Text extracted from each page

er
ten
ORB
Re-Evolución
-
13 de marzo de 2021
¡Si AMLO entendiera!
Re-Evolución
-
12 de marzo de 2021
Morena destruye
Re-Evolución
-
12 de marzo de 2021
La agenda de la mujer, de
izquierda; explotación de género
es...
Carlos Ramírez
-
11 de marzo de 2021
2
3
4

Aim of the exercise: Rewrite the material with every "Re-Evolución" swapped for "Revolución", leaving everything else unchanged.

Reply to the exercise:
er
ten
ORB
Revolución
-
13 de marzo de 2021
¡Si AMLO entendiera!
Revolución
-
12 de marzo de 2021
Morena destruye
Revolución
-
12 de marzo de 2021
La agenda de la mujer, de
izquierda; explotación de género
es...
Carlos Ramírez
-
11 de marzo de 2021
2
3
4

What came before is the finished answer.